A routine that uses a user-provided buffer and has no shared resources should
never need a lock.  If "spin lock" shows up, the bug exists.  If it doesn't
show up, the bug was fixed.



Looking with 2.24, we still have a similar problem.  We aren't doing any
timezone manipulation, so presumably __use_tzfile is 0. The new critical code
block is:

 __libc_lock_lock (tzset_lock);

  /* Update internal database according to current TZ setting.
     POSIX.1 8.3.7.2 says that localtime_r is not required to set tzname.
     This is a good idea since this allows at least a bit more parallelism.  */
  tzset_internal (tp == &_tmbuf && use_localtime, 1);

  if (__use_tzfile)
    __tzfile_compute (*timer, use_localtime, &leap_correction,
                      &leap_extra_secs, tp);
  else
    {
      if (! __offtime (timer, 0, tp))
        tp = NULL;
      else
        __tz_compute (*timer, tp, use_localtime);
      leap_correction = 0L;
      leap_extra_secs = 0;
    }

  __libc_lock_unlock (tzset_lock);


So, tzset_internal shouldn't need to be locked according to the comment.
__offtime() should be safe, the only external variables/routines accessed are
__set_errno() on error (not in my case), and __mon_yday[__isleap(y], all of
which should be safe.  __tz_compute() if called, might need a lock, but only
when accessing tz_rules (not sure if it does or doesn't).  Unless there was an
error inside __offtime(), __tz_compute shouldn't be called anyway, so it would
be better to refactor the code to not lock at all for the majority case.  It's
probably better to only lock for __tz_compute, and possibly inside
tzset_internal if the parameters indicate as much.  That way, the majority of
the callers of localtime_r, gmtime, and gmtime_r are uneffected.

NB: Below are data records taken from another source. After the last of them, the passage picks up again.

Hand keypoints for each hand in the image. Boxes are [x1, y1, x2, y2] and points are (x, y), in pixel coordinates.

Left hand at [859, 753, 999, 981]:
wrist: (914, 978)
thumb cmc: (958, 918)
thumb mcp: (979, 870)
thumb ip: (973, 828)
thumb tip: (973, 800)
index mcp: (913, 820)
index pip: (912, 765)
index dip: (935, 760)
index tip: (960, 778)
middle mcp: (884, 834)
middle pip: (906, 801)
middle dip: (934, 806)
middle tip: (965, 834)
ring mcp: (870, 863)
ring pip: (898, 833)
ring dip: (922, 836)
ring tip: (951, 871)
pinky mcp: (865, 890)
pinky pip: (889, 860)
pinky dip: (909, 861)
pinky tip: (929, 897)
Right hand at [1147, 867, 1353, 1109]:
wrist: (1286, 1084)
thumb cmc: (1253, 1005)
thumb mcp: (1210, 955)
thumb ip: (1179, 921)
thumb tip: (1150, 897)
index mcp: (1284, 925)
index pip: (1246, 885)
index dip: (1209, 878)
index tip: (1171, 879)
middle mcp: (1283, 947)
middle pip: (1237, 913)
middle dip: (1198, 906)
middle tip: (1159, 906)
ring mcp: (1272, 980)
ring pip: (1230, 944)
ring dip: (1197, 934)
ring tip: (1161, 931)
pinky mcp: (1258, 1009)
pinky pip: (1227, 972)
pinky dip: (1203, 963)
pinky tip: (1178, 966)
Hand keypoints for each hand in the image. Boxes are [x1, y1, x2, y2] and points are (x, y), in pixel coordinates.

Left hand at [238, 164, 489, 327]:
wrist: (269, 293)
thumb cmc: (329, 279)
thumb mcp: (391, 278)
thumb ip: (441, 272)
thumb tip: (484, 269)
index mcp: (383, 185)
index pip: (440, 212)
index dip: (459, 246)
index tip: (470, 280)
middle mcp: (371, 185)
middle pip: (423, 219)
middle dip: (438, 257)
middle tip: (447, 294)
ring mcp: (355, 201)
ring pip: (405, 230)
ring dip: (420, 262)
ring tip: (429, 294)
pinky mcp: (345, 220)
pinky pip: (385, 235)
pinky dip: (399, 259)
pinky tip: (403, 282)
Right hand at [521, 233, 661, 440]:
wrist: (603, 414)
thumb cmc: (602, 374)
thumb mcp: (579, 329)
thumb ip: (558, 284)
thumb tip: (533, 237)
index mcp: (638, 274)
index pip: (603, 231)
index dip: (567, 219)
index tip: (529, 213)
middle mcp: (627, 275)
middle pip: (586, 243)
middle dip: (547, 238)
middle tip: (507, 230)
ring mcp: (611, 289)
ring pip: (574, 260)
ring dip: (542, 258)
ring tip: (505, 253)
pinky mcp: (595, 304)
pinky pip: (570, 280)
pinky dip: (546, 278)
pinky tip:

With the 2.12 version of libc we use, almost 50% of the time inside of
__tz_convert is a result of the spin lock (5% vs 7% for the rest of
__tz_convert.

Also note that my problem (the 5% vs. 7%) apply to a single thread, so the spin
lock overhead is if it never needs to wait for the lock.  Multi-threaded apps
that have contention will be way worse (3 threads is 11% spin lock, 7%
_tz_convert for some of it, and then to the 5%/7%).  We also spend 4% in
__offtime.

For a single threaded version, I have the following profile (44% in my code --
which does a lot; 8% in __strcmp_sse2 -- from tzset_internal , 5% in some stl
stuff; 4% in __offtime, 2.5% in __tz_convert, 2% in __mempcpy (probably related
to the timezone parser); 2% in __tzfile_compute, 1% in __tzstring, and a bunch
of lesser stuff (some related to localtime and it's children).  So, at a
minimum from these numbers, 24.5% of my cycles are being consumed in a single
function, the rest of my code does a significant amount of string formatting
and I/O, the equivalent of an snprintf with about 15 numerical fields (int and
double) and a date/time output.  Given the number of samples that will be
processed in production (10s of billions, not 150 million), a 10% improvement
of localtime_r is important (there aren't a whole lot of wasted cycles left for
the rest of it).  The multi-threaded version will also be processing 10s of
billions of records, which is why the lock being removed is critical.